Opinion

ObamaCare in court

Americans, it turns out, might yet be spared from the horrors of ObamaCare.

Not only are many Republican candidates running on vows to repeal the odious “reform,” but a federal judge in Florida last week ruled that a major lawsuit challenging the health-care law can proceed.

Judge Roger Vinson’s action is only preliminary: In refusing the Obama administration’s request to dismiss the suit, Vinson said the plaintiffs — attorneys general from 20 states — had raised enough legitimate issues to continue the process.

Yet Vinson’s 65-page ruling sounded sympathetic to the plaintiffs’ arguments.

That’s especially true with regard to ObamaCare’s individual mandate — the requirement that everyone must buy health insurance or pay a fine.

First, Vinson dismissed Team Obama’s claim that the mandate is constitutional because it’s a “tax.”

He said the administration was taking “an ‘Alice in Wonderland’ tack” and trying to argue in court that “Congress really meant something else entirely” during the ObamaCare debate when it explicitly denied the mandate was a tax.
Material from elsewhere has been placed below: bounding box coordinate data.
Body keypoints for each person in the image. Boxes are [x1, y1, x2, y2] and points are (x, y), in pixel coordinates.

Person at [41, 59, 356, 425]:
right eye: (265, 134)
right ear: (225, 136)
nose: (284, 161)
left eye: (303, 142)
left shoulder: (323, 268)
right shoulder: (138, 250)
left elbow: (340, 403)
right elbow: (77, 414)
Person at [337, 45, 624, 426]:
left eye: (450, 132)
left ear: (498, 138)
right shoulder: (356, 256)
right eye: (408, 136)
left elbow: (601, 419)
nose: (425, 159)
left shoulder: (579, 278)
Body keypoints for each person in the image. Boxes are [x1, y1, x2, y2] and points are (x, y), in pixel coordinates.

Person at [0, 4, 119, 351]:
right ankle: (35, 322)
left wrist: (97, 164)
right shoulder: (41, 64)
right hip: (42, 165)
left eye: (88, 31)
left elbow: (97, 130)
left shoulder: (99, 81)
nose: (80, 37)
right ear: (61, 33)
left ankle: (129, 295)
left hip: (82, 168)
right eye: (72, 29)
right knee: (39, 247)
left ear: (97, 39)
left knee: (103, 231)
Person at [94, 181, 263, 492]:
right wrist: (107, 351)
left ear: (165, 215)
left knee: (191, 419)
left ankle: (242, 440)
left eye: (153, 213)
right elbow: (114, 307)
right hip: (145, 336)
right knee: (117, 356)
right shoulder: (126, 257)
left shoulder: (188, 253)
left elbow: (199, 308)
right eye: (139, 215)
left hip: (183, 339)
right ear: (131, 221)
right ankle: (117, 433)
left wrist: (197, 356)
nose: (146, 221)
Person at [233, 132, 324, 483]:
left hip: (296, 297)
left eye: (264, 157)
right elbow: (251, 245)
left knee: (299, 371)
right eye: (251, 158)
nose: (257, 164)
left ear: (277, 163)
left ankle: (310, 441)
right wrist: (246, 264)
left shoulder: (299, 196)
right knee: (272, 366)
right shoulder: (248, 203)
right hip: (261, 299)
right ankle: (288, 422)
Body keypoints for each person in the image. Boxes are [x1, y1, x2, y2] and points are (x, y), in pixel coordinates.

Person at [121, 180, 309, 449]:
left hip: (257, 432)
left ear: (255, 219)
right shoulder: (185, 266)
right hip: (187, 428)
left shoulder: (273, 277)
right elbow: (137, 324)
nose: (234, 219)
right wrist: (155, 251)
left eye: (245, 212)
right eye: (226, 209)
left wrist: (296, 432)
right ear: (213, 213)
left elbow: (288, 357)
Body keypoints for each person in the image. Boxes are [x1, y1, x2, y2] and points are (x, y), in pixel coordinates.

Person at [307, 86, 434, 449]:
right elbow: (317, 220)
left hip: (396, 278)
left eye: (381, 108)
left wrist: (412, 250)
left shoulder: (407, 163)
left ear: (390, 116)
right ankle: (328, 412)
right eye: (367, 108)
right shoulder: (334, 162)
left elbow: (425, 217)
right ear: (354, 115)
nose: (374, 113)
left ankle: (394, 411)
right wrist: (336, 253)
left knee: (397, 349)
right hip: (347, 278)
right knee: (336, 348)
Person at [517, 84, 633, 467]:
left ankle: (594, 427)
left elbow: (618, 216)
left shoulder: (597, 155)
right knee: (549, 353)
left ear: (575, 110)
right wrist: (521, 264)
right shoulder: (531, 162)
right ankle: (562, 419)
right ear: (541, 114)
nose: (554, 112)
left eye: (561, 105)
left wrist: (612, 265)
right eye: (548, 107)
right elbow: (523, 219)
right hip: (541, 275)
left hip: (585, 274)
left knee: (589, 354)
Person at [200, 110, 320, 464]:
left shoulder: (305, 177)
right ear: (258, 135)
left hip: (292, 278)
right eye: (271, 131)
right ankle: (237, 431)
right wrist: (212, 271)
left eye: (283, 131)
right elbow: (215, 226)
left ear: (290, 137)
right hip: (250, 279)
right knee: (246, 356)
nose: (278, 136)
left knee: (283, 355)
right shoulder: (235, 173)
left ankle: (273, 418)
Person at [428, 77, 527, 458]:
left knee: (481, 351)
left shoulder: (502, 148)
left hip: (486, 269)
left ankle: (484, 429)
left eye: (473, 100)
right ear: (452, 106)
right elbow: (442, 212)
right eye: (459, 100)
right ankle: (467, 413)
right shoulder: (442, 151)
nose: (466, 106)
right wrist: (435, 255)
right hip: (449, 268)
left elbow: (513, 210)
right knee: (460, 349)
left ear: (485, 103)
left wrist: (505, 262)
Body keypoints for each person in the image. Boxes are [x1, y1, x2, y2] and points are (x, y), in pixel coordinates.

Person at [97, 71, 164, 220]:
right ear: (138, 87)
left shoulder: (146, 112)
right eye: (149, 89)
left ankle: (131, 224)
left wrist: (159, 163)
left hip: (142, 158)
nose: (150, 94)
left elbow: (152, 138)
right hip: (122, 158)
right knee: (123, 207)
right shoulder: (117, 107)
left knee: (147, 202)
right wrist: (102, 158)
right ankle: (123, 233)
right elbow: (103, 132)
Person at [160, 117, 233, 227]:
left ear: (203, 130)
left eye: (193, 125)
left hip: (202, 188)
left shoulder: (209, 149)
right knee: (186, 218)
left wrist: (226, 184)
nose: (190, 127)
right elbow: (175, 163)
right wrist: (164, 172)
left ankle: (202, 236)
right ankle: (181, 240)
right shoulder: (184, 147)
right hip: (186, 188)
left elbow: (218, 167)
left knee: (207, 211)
If it had done that, he said, it would have been “circumventing the safeguard that exists to keep their broad power in check.”

Vinson also questioned the notion that Congress has the power to regulate all economic activity under the Constitution’s Commerce Clause.

ObamaCare’s “individual mandate applies across the board,” Vinson writes. “People have no choice, and there is no way to avoid it. . . . [People] either comply with it, or they are penalized. It is not based on an activity that they make the choice to undertake. Rather, it is based solely on citizenship and on being alive.”

In other words, this isn’t like the power states have to require automobile owners to purchase car insurance.

Buying a car is an activity an individual chooses to undertake. The impact of that purchase has ripple effects far and wide — thus giving government the power to mandate coverage.

With ObamaCare, however, folks would be penalized for not buying a specific product. That’s very different.

This case is only at the beginning stages. Undoubtedly, it will end up before the Supreme Court.

But the challenge to ObamaCare has passed a significant hurdle.

Opponents should be encouraged that at least one federal judge is concerned over the significant constitutional issues it raises.